Seeing the light in her eyes dying down, he threw all of his weight, all of his strength, all of his love, and all of his anger towards beating down the heavy steel that kept him from reaching her. It broke his shoulder and a few more in his body, but it was worth it. The gates finally gave way, and let him through.

He ran.

On limping limbs he ran. The revving up of the truck’s engine rumbled across the ground. Then he knew it was only a matter of time before there was really no hope left. He forced his beat-up body into a canter, then into a glorious run.

He was only a few meters away and the truck started to turn. It was heading for the highway. If it reached the highway then he might never see her again.

Pushing his body to the limits, he finally reached the truck just in time before the men rammed the gasoline hard. He leapt and slammed his body hard on the back of the truck. It gave the car a thunderous tremor—the result of his anger bearing fruit.

He quickly gnawed his way into the ropes that held his love captive. He could not do it with his hands; they were both beaten up, nothing but decorations weighing him down. But the ropes were too tight and too frigid for his teeth. Racking his brains up, he decided to push them both down from the moving truck. And he did.

They both fell down hard, on muddy earth underneath the piercing shower. He saw her eye to eye now. There were no words enough that could be shared between each other. The smiles on their faces said it all.

Underneath the rain, on the muddy dirt, they found comfort in each other.

But it was all for naught. Their joy was short-lived as the truck came to a screeching halt.

They took her back.

This time she did not cry nor fight back, while he was no longer able to move.

She was already happy beyond her wildest dreams.

It was not that she had given up. It was more of a feeling of contentment.

He had come for her.

Amidst the heavy rain, the sticky mud, and the solid bars that kept them from each other, he came.

Lying on the ground, he howled like a wolf as he watched the men put her back up the truck, even if he knew he was no wolf.

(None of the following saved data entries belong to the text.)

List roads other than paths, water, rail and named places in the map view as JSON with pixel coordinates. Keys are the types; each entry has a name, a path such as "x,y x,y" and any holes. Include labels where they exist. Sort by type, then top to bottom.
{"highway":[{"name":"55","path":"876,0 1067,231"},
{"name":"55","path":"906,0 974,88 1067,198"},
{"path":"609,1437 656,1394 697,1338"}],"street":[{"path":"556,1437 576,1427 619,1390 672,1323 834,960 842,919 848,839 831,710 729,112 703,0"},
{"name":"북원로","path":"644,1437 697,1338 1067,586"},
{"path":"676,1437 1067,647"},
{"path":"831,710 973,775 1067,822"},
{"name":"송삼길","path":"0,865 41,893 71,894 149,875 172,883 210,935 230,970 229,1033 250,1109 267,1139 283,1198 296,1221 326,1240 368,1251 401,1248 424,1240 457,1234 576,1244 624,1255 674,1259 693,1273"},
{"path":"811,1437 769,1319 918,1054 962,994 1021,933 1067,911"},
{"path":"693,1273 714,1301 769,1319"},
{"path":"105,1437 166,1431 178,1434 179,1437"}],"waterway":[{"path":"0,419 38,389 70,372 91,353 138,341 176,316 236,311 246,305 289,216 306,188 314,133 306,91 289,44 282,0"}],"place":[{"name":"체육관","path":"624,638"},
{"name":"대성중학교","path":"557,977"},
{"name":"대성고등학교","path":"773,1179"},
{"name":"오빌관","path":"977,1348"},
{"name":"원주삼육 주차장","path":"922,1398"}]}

The day grew long as the sound of rain drained his cries of grief and resentment. Love was never an easy thing, he realized. It was as if the world strove to break apart everything that is drawn to each other by the force called love.

A bit more rain and his consciousness finally wandered into the unforgiving silence.

The next day came even as he continued waiting for her to come back. Wishful thinking as it was, he didn’t know anything else he could do. He was useless, and she was gone.

Sometime during midday, his wish came true. But it was not as he had expected.

She finally returned to him—on a silver plate.

It was the saddest reunion ever written.

He had guarded the house and the family in it for years, and this was what they gave him in return. It was by far the cruelest and most twisted joke. He could not believe that he had been spending his days watching over the people that had offered him this plate. His heart broke into a million pieces, each one shedding a tear for his lost beloved.

He dragged the plate into a hole in the soft ground he had dug earlier and put her there in peace.

The gate was open now. He walked through it without restraint and never came back.

For he was a dog and she was his pig.